Les parents de Vincent Lambert demandent la révision de l'arrêt de la CEDH


Les avocats des parents de Vincent Lambert ont saisi le 24 juin 2015 la Cour européenne des droits de l’homme (CEDH) d’une demande en révision de l’arrêt de la CEDH du 5 juin 2015 (cf. Gènéthique vous informe Texte intégral de la demande en révision faite à la CEDH concernant Vincent Lambert).

 

Les parents de Vincent Lambert avaient invoqué devant la Cour des traitements inhumains et dégradants (article 3 de la CEDH) subis par leur fils, une violation du droit à la vie (article 2), ainsi qu’une violation du droit à une vie privée et familiale, incluant le droit à l’intégrité physique (article 8).

 

Dans l’arrêt du 5 juin 2015, afin de ne pas reconnaître de violation de l’article 8, les juges européens se basent sur leur jurisprudence antérieure, en particulier un arrêt Glass c/ Royaume-Uni dont les faits sont similaires et qui faisait droit aux parents.
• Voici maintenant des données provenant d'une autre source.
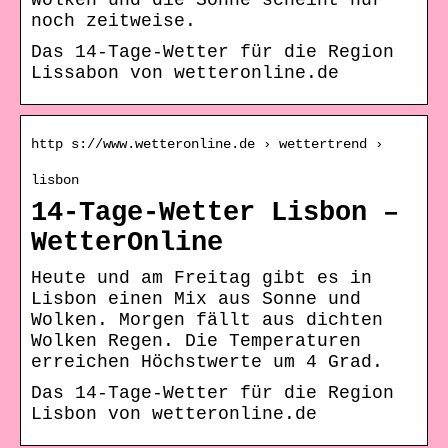
Wolken und die Sonne scheint nur
noch zeitweise.
Das 14-Tage-Wetter für die Region
Lissabon von wetteronline.de
http s://www.wetteronline.de › wettertrend ›
lisbon
14-Tage-Wetter Lisbon –
WetterOnline
Heute und am Freitag gibt es in
Lisbon einen Mix aus Sonne und
Wolken. Morgen fällt aus dichten
Wolken Regen. Die Temperaturen
erreichen Höchstwerte um 4 Grad.
Das 14-Tage-Wetter für die Region
Lisbon von wetteronline.de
Les juges européens affirment que dans cette affaire Glass, la Cour avait conclu à la non-violation de l’article 8. La Cour achève son raisonnement en affirmant que les affaires précédemment traitées n’ayant pas abouti à une reconnaissance de violation de l’article 8, il n’y a pas lieu de reconnaître dans l’affaire Lambert une violation de la Convention (§138 et 139 de l’arrêt Lambert du 5 juin 2015).

 

En réalité, les juges européens ont commis une erreur de droit : la Cour avait dans l’affaire Glass c/ Royaume-Uni conclu à une violation de l’article 8 de la Convention.

 

Comme l’affirment les avocats des parents de Vincent Lambert, Me Paillot et Me Triomphe, par cette erreur, « le raisonnement de la Cour européenne du 5 juin 2015 est ainsi complètement faussé, ce qui commande la révision ». En effet, « il ne s’agit pas ici d’une erreur de plume, qui pouvait être rectifiée. Il s’agit d’une erreur de droit, qui conduit à une erreur de raisonnement juridique, aboutissant à la décision injuste que l’on connait. »

 

Elément troublant : après la réception par la Cour européenne de cette demande en révision, « le texte de l’arrêt a été subrepticement modifié, sans aucun respect pour la procédure de demande en révision ». Mais pour les avocats, « le raisonnement découlant de cette erreur n’a pas été supprimé » et « la requête en révision garde donc toute sa nécessité ». Ainsi, « la Cour devra réunir les 17 juges de la Grande Chambre pour l’étudier. »

 

Pour Grégor Puppinck, juriste, expert du Conseil de l’Europe, cette erreur de droit « nous rappelle à quel point la justice est humaine. Et c’est à cause de la faillibilité de la justice humaine que la Cour devrait demeurer humble et s’abstenir de décider de la vie ou de la mort d’un homme innocent. »

 

Outre cette erreur de droit, la demande en révision porte à la connaissance des juges européens des faits nouveaux, qui n’étaient pas connus de la Cour au moment du jugement.

 

En effet, alors que la CEDH tenait pour certaine la prétendue volonté de Vincent Lambert de ne pas continuer à être alimenté et hydraté, comme l’a soutenu le Gouvernement français, il ressort d’une déclaration au Sénat de Madame la ministre Marisol Touraine que la volonté de V. Lambert « faisait l’objet d’interrogations et de débats ». Par cet aveu de la Ministre elle-même, survenu quelques jours après la décision de la CEDH du 5 juin 2015, le Gouvernement contredit ce qu’il avait pourtant soutenu durant le procès.

 

Enfin, postérieurement à l’arrêt du 5 juin, plusieurs orthophonistes ont attesté de la capacité naturelle de V. Lambert à déglutir. Le 12 juin 2015, la famille est même parvenue à nourrir et hydrater Vincent Lambert par la bouche. Les avocats de la famille précisent que « Vincent Lambert a également des manifestations vocales très émouvantes après la première alimentation. » Un film destiné à prouver les faits accompagne la demande en révision auprès de la CEDH. Pour les avocats, une sédation profonde et définitive, associée à un arrêt de l’alimentation et de l’hydratation artificielle ne sont donc plus envisageables.